What to produce
Among the records below, find the line that has "text_box [99, 519, 532, 685]"; from there, give the lines again exactly, and stop after the line that has "Document page, 1500x844 pixels.".

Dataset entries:
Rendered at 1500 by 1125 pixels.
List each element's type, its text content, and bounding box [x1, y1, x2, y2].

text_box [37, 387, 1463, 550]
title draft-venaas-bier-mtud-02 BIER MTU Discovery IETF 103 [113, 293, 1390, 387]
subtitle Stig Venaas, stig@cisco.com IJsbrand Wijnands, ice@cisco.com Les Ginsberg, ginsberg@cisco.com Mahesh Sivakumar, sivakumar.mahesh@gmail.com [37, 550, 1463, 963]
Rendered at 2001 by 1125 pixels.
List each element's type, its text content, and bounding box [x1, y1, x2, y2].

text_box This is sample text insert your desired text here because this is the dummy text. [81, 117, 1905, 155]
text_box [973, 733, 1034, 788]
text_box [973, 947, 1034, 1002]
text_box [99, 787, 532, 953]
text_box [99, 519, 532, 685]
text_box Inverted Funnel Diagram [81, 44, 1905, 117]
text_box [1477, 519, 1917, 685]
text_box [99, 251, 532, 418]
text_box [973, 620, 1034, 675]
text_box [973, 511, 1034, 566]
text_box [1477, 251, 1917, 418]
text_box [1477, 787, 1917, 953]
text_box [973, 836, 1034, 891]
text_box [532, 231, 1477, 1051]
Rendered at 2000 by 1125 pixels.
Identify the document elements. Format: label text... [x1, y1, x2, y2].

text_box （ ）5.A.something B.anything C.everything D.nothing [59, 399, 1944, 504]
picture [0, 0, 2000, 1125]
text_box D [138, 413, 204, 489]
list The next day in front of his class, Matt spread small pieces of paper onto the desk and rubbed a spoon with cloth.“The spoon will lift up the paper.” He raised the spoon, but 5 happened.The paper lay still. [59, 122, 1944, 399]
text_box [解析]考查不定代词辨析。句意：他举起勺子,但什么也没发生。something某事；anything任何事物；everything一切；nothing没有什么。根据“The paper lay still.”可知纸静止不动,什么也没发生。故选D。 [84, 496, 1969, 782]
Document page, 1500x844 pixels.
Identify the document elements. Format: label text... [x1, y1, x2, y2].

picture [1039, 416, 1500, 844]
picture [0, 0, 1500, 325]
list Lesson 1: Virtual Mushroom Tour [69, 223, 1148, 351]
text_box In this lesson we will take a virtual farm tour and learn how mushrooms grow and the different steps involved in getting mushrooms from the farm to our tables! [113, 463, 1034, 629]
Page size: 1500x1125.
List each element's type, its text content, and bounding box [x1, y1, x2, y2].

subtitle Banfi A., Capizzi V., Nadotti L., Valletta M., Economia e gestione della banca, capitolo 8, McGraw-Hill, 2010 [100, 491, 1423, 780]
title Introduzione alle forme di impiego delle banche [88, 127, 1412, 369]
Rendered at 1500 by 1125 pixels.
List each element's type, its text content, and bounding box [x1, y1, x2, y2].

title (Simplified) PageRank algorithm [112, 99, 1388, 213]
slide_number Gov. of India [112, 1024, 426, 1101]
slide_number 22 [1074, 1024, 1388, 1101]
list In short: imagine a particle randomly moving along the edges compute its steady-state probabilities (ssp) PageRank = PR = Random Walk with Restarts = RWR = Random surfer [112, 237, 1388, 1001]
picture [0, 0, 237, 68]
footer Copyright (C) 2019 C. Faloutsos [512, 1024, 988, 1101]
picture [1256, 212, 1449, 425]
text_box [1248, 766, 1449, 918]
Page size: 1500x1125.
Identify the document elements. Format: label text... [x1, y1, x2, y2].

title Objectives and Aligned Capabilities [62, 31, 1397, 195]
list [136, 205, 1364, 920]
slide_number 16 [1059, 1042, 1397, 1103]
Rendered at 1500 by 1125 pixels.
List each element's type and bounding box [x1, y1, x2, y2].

Exercise result
text_box [99, 519, 532, 685]
text_box Inverted Funnel Diagram [81, 44, 1905, 117]
text_box [1477, 519, 1917, 685]
text_box [99, 251, 532, 418]
text_box [973, 620, 1034, 675]
text_box [973, 511, 1034, 566]
text_box [1477, 251, 1917, 418]
text_box [1477, 787, 1917, 953]
text_box [973, 836, 1034, 891]
text_box [532, 231, 1477, 1051]
Rendered at 2000 by 1125 pixels.
Identify the document elements. Format: label text... [x1, y1, x2, y2].

text_box （ ）5.A.something B.anything C.everything D.nothing [59, 399, 1944, 504]
picture [0, 0, 2000, 1125]
text_box D [138, 413, 204, 489]
list The next day in front of his class, Matt spread small pieces of paper onto the desk and rubbed a spoon with cloth.“The spoon will lift up the paper.” He raised the spoon, but 5 happened.The paper lay still. [59, 122, 1944, 399]
text_box [解析]考查不定代词辨析。句意：他举起勺子,但什么也没发生。something某事；anything任何事物；everything一切；nothing没有什么。根据“The paper lay still.”可知纸静止不动,什么也没发生。故选D。 [84, 496, 1969, 782]
Document page, 1500x844 pixels.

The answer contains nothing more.